What to produce: Pull every line of text out of the material below and reproduce it word for word, leaving out the pictures.

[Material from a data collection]
§ §

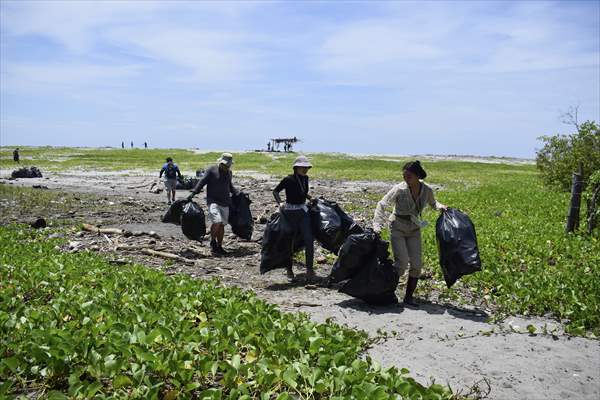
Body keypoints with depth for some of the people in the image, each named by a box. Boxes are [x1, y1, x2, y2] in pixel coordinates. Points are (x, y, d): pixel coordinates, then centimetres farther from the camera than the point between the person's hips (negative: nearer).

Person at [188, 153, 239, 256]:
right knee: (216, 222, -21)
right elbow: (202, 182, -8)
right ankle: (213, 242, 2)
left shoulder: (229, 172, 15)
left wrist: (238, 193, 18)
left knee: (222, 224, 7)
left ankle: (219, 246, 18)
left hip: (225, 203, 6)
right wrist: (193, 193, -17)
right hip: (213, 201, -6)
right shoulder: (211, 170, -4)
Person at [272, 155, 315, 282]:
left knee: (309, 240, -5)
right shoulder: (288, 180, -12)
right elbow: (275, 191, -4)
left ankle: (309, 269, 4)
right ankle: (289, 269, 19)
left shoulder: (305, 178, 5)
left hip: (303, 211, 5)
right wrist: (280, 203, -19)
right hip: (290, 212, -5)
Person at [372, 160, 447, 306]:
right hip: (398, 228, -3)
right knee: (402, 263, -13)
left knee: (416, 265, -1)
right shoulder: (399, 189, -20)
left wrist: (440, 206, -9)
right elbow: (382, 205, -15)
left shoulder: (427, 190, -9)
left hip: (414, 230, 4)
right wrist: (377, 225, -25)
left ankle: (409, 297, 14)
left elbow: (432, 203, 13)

§ §

Response to the task:
Body keypoints with depth for some of the people in the image, each named by a box. Boxes are [x1, y1, x2, y2] in pixel coordinates. Points are (x, y, d): pixel coordinates, then centimetres farther from the camera than the point between the person's hips (negative: nearer).

Person at [188, 153, 239, 256]:
right knee: (216, 222, -21)
right elbow: (202, 182, -8)
right ankle: (213, 242, 2)
left shoulder: (229, 172, 15)
left wrist: (238, 193, 18)
left knee: (222, 224, 7)
left ankle: (219, 246, 18)
left hip: (225, 203, 6)
right wrist: (193, 193, -17)
right hip: (213, 201, -6)
right shoulder: (211, 170, -4)
Person at [272, 155, 315, 282]:
left knee: (309, 240, -5)
right shoulder: (288, 180, -12)
right elbow: (275, 191, -4)
left ankle: (309, 269, 4)
right ankle: (289, 269, 19)
left shoulder: (305, 178, 5)
left hip: (303, 211, 5)
right wrist: (280, 203, -19)
right hip: (290, 212, -5)
Person at [372, 160, 447, 306]:
right hip: (398, 228, -3)
right knee: (402, 263, -13)
left knee: (416, 265, -1)
right shoulder: (399, 189, -20)
left wrist: (440, 206, -9)
right elbow: (382, 205, -15)
left shoulder: (427, 190, -9)
left hip: (414, 230, 4)
right wrist: (377, 225, -25)
left ankle: (409, 297, 14)
left elbow: (432, 203, 13)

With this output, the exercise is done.